Museum of the Moving Image reopens high-tech center for film art, history
NEW YORK – After closing in 2008 for a $67 million renovation and expansion, The Museum of the Moving Image will reopen its doors Saturday to a new three-story addition, a floating, 267-seat theater and expanded, high-tech galleries devoted to exploring the entire history and art of the movies.
The museum, founded in 1981 and located in Astoria, Queens, will have a rededication ceremony on Thursday before reopening to the public on Friday. Events planned for opening day include ongoing live music and video presentations, along with the unveiling of several hands-on exhibits (including one that allows visitors to add their voices to classic scenes in films such as “The Wizard of Oz”).
The upgrade doubles the size of the museum’s existing structure, which houses the U.S.’s largest and most comprehensive collection of artifacts relating to the art, history and technology of motion pictures. Its more than 130,000 artifacts include technical apparatus, still photos, licensed merchandise, design materials, costumes, fan magazines, publicity materials and historical movie theater furnishings.

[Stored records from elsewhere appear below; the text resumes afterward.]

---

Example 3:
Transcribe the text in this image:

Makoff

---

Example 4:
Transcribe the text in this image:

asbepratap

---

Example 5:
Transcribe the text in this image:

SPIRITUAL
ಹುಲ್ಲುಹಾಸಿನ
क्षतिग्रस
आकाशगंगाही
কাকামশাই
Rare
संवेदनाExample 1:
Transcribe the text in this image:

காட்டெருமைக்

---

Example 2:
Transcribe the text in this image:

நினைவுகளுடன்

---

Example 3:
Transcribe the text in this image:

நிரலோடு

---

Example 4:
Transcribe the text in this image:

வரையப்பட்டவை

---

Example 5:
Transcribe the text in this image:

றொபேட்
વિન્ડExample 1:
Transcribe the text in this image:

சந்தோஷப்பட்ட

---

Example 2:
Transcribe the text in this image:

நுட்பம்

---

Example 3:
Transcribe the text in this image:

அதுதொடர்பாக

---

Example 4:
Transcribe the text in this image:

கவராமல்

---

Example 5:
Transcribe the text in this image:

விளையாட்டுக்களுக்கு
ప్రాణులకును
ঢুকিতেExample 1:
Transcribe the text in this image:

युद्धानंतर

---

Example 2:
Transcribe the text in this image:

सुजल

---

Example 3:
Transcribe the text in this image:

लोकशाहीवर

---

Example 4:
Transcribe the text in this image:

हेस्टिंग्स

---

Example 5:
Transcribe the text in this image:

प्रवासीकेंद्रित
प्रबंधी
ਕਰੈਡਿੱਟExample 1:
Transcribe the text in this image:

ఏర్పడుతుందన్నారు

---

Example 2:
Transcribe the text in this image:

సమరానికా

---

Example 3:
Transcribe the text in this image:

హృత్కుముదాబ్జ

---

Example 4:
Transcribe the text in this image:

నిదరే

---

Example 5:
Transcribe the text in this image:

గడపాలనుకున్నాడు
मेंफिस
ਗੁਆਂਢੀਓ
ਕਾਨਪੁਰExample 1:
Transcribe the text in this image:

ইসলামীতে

The collection is open to scholars and film professionals for research purposes, curators say, and to the general public and anyone with an interest in film culture and history.
Its core exhibit, Behind the Screen, will include some 1,600 rotating items from the museum’s store of archives, 15 interactive displays and commissioned artworks. One component will present a comprehensive examination of how TV shows and films are created, produced, marketed and exhibited.
In addition to expanding the exhibition space, the renovation adds a courtyard garden, an education center, on-site collection storage, a café and museum store. The comprehensive expansion – featuring designs by architect Thomas Lesser – grows the institution’s total space from 50,000 to 97,700 square feet.